Affinity's abstraction cut helps protect Hertfordshire river
Affinity Water has been praised by environmentalists for reducing the amount of water it abstracts by eighteen million litres per day (18Ml/d) at one of its pumping stations near Watton-at-Stone.
Whitehall Pumping station, linked to the River Beane, has been used since the 1950s and it is expected that reducing the abstractions will benefit flows in the chalk stream and surrounding environment.
The company has agreed that it will reduce overall abstractions by 42 million litres per day by 2020 and by 70 million litres per day by 2025 to deliver on its Business Plan commitment to leave more water in the environment.
Chalk streams are a globally rare habitat and there are around 244 chalk streams in England, of which around 10% are located in Affinity Water’s supply area.
It has also committed to deliver river restoration and habitat enhancement projects on The Beane and six other chalk streams, in partnership with the Environment Agency (EA), to restore them to a more natural state to encourage more wildlife.
Affinity Water has been working closely with the EA and local river group, River Beane Restoration Association, for over 20 years to assess the impact of abstractions on the environment. The reduction was agreed as a result of extensive consultation with customers and local groups in 2013.

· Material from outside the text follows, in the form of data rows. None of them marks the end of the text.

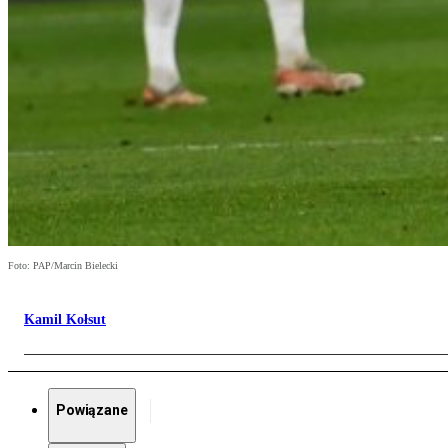
Foto: PAP/Marcin Bielecki
Kamil Kołsut
Powiązane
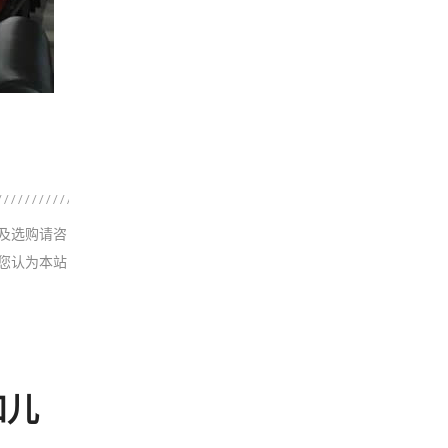
及选购请咨
您认为本站
和儿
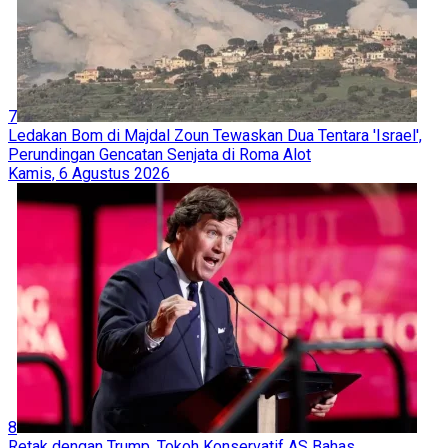
7
Ledakan Bom di Majdal Zoun Tewaskan Dua Tentara 'Israel',
Perundingan Gencatan Senjata di Roma Alot
Kamis, 6 Agustus 2026
8
Retak dengan Trump, Tokoh Konservatif AS Bahas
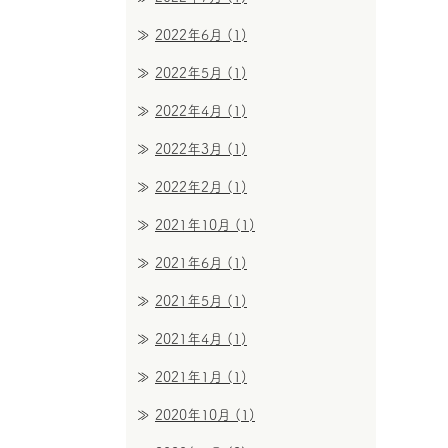
2022年6月
(1)
2022年5月
(1)
2022年4月
(1)
2022年3月
(1)
2022年2月
(1)
2021年10月
(1)
2021年6月
(1)
2021年5月
(1)
2021年4月
(1)
2021年1月
(1)
2020年10月
(1)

Dave Stimpson of the River Beane Restoration Association said: "The River Beane Restoration Association congratulates Affinity Water in bringing forward the 90% reduction of abstraction at the Whitehall Pump Station by a complete year. We have campaigned for twenty five years for a large reduction because the River has suffered for a long time from over abstraction causing low flows and drying in some areas. We look forward to continuing to work with Affinity Water on assessing the environmental improvements expected as a result. This is a significant achievement.”
Mike Pocock, Director of Asset Strategy, Affinity Water said: “We strongly believe that leaving more water in the environment and working in partnership with the EA to deliver environmental improvements, will benefit our communities and our customers through the restoration of our chalk streams. We will be monitoring water flows and the ecology to asses the effectiveness of these changes overtime.”
Debbie Jones, Environment Manager at the Environment Agency, added: “This is a great example of what we can achieve by working together with companies like Affinity Water. I look forward to seeing the River Beane chalk stream improve and I’m delighted that it could be delivered a year early. This is a fantastic success which will help to restore the River Beane for the benefit of people and wildlife”.